神亀4年(724)には和歌山市の玉津島神社の神官に「肥前国の篠原長者の娘、佐與姫といふ貞女あり、夫なるものの入唐を悲しみ死す、その姿忽ち霊石となれり、万代の亀鏡ともなるべし、今詔を申し下し是を神祇に祭らしむべし」と託宣があり、報告を受けた中納言の藤原武智麻呂が命じて、田島岳(天童岳)にあったものを遷座し田島神社の末社となりました。
文禄2年(1994)には名護屋城に在陣した豊臣秀吉が当社を篤く崇敬します。当時は、祭祀は怠ることはなかったものの、望夫石に注連を張るのみでした。左大臣にも任ぜられた藤原武智麻呂が記した告文もあったとされる類なき旧跡であるとして、望夫石に小社が建立され、社領100石の寄附を朱印状でもって寄進しました。現在、望夫石は佐與姫神社の本殿床下に祀られています。この社領は明治維新に至るまで寄進され続け、豊臣秀吉の朱印状は社宝として現存しています。

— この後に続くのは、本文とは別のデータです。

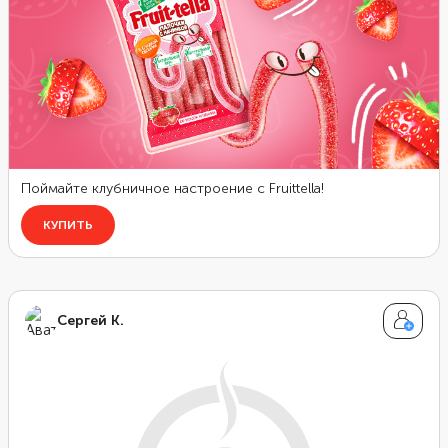
Сергей К.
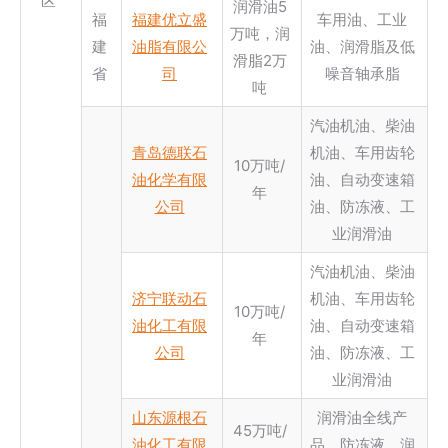
区
润滑油5
福
福建优立盛
车用油、工业
万吨，润
建
油脂有限公
油、润滑脂及低
滑脂2万
省
司
噪音轴承脂
吨
汽油机油、柴油
青岛德联石
机油、车用齿轮
10万吨/
油化学有限
油、自动变速箱
年
公司
油、防冻液、工
业润滑油
汽油机油、柴油
济宁联动石
机油、车用齿轮
10万吨/
油化工有限
油、自动变速箱
年
公司
油、防冻液、工
业润滑油
山东源根石
润滑油全线产
45万吨/
油化工有限
品，防冻液，润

江戸期には、唐津城主の姫君などがお忍びで再三参拝され、良縁の御守りを持ち帰られたとされ、望夫石に祈願すると添い遂げられる相手と結ばれるといわれ、縁結びの御神徳、夫婦円満の神社として篤く信仰を集めています。
『萬葉集』 第五卷
八六八
松浦縣佐用姫の子が領巾振し山の名のみや聞きつつ居らむ
八七一
遠つ人松浦佐用姫夫戀に領巾振りしより負へる山の名
八七二
山の名と言ひ繼げとかも佐用姫がこの山の上に領巾を振りけむ
八七三
萬代に語り繼げとしこの嶽に領巾振りけらし松浦佐用姫
八七四
海原の沖行く船を歸れとか領巾振らしけむ松浦佐用姫
八七五
行く船を振り留みかね如何ばかり戀しくありけむ松浦佐用姫
八八三
風說に聞き目には未だ見ず佐用姫が領巾振りきとふ君松浦山
【境内社など】
「御崎神社」
御崎神社は、級長津彦命と級長津姫命、猿田彦命を御祭神とし、船霊の守護神として祀る末社です。文禄時代の豊臣秀吉による朝鮮出兵(文禄・慶長の役)に際し、軍船の小鷹丸は、船首に真榊を立て、三種の神器を奉り、大陸と7度の往復から無事帰国を果たします。その後、神恩感謝のため船と共に本社に奉納され、姫島の神々と船霊の御守護と共に、海上安全の守護神としてお祀りすることになりました。小鷹丸は、その速きこと隼の如く、7度の航海にも堪えたことから波切丸ともいいます。小鷹丸は、永く社頭の汀に繋留されていましたが、腐朽のため解体された後、船材の一部は現在は社庫に保管されています。
「力石」
豊臣秀吉が名護屋城に在陣の折、その配下の武将等が田島神社参拝に際し、海岸より一抱えもある円石を社前に運び上げ、これを両手で頭上高く何回捧げ得るかに依って、互いに力量を競い合ったものとされています。